Pelvic lipomatosis (PL) is a disorder of benign mature adipose tissue proliferation around bladder, ureter and rectum, there is no effective way to cure the recurrent LUTS symptoms for the PL patients completely. The aetiology of this disease is not well understood, we conducted this study to identify gene methylation status of pelvic lipomatosis adipose tissue.
Using the methylation sequencing technology, we analyzed and compared the whole genome methylation status of abnormal pelvic adipose tissue and subcutaneous fat tissue from the same patient.

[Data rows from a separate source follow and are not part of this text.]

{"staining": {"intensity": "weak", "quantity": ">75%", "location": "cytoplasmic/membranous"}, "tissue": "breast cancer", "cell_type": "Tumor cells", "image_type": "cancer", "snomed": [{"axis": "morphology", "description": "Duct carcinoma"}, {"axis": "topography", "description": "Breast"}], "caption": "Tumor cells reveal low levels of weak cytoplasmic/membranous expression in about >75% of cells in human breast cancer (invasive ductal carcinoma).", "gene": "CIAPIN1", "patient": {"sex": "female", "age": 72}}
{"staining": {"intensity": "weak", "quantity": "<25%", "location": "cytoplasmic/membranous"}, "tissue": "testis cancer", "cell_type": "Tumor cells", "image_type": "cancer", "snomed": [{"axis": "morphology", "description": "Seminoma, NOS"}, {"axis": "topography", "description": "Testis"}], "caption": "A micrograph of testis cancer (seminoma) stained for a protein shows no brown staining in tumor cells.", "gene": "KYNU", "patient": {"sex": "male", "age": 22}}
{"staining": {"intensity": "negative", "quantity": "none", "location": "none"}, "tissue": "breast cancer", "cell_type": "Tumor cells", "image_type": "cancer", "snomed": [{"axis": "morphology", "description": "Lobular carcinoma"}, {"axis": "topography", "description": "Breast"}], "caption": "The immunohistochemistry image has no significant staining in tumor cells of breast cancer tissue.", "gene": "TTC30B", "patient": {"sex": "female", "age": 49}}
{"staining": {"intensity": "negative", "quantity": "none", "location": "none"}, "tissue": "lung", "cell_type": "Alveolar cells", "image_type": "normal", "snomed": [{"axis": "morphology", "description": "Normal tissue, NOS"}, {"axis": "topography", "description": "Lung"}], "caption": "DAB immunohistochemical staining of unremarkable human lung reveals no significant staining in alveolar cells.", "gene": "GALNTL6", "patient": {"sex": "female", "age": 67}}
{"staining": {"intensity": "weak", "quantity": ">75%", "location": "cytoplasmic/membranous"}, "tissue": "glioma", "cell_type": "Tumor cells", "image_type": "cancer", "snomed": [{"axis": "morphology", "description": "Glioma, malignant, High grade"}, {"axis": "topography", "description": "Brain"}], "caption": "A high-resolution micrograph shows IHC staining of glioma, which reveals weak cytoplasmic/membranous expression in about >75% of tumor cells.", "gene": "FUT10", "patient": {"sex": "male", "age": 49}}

Pelvic lipomatosis present malignant-like whole genome epigenetic characteristics: Abnormal adipose tissue presented lower methylation in the whole genomic level, however, the methylation level were significantly higher in the promoter, utr5 and exon areas. There were significant differences in DMR (Differentially Methylated Region) and DMP (Differentially Methylated Promoter) between abnormal and normal adipose tissue. After enrichment analysis using Gene Ontology (GO) database, we identified several GO terms related to cell adhesion (cell adhesion, cell-cell adhesion, biological adhesion, membrane, binding, cell-cell adhesion via plasma-membrane adhesion molecules, et al. All p<0.001), this could be a good explanation of the pelvic adipose tissue adhesion phenomenon in the operation. Using KEGG (Kyoto Encyclopedia of Genes and Genomes) pathway enrichment analysis, we have confirmed a series of significant pathways. Pathogenic Escherichia coli infection (p<0.001), Bacterial invasion of epithelial cells (p=0.010), Nicotine addiction (p=0.002) and cell adhesion molecules (p=0.007) might have significant clinical value.
Compared with normal subcutaneous fat tissue, abnormal pelvic adipose tissue of PL patients presented significant changes in the whole genome methylation level. Smoking cessation and prevention of urinary tract infection might benefit PL patients, and methylation regulation drugs might be a new research direction to the treatment of this disease.